Шрифт:
Интервал:
Закладка:
Кроме того, во время путешествия с ксендзем Яном я немного лизнул итальянского, а на дворе и в городе крутилось несколько итальянцев, таким образом, и этому языку я подучился, не желая его забыть.
В то время, когда я был у старосты, допустил Господ Бог на наш город вторую великую казнь, потому что историю с Тенчинским можно было считать за первую.
Кто-то, занимаясь алхимией, так неосторожно обходился с огнём, что устроил со стороны доминиканского монастыря страшный пожар, который на весеннем ветру, поскольку это было в последние дни апреля, так страшно распространился, что костёл Святого Франциска, дворец епископа, улица Гродская, Злотничная, Широкая, Посельская, Брацкая, Голубиная и Еврейская обратились в пепел и угли. Загорелось сразу после вечерни, начав во втором часу ночи, и спасения не было никакого, хоть толпы людей стояли, потому что не хватало воды, ловкости и отваги.

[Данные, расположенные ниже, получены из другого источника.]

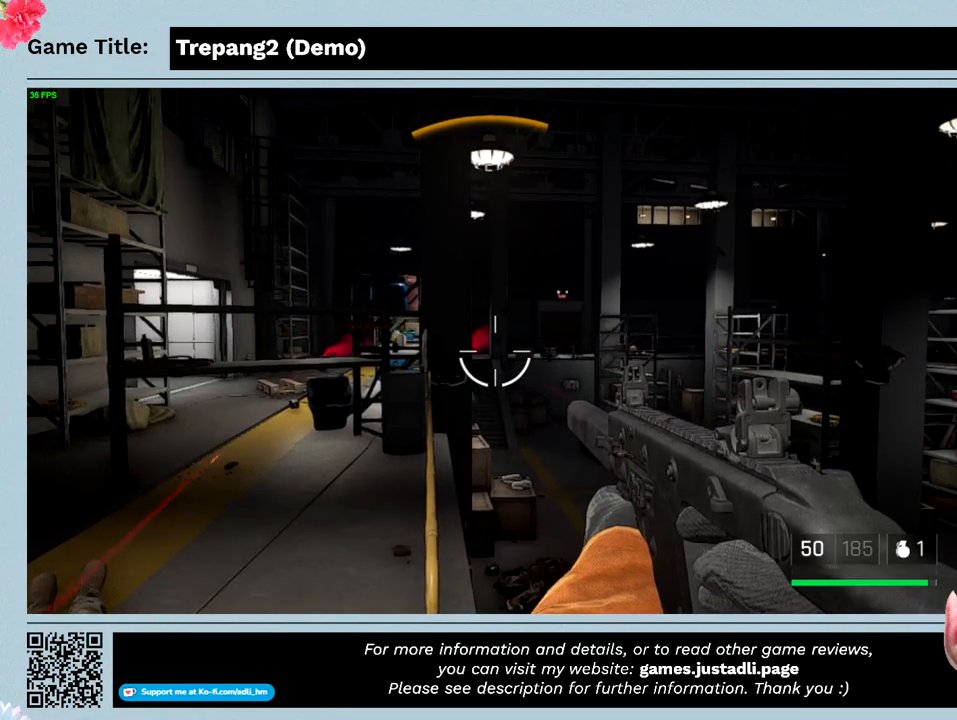
{"keys": ["a"], "mouse": [], "events": [[400, "a", "down"]]}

Это считали наказанием Божьим, навлечённым на столицу королевства делом Тенчинского и преследованием епископа. Я вспоминал уже о том, как тогда всё возлагали на короля, приписывали ему вину, ему мстил Бог, он привёл катастрофу и т. п. Во время пожара духовенство уже это оглашало, и не алхимик был виноват, а король, потому что именно он отказал ксендзам, что не признавали назначенного епископа, в десятине.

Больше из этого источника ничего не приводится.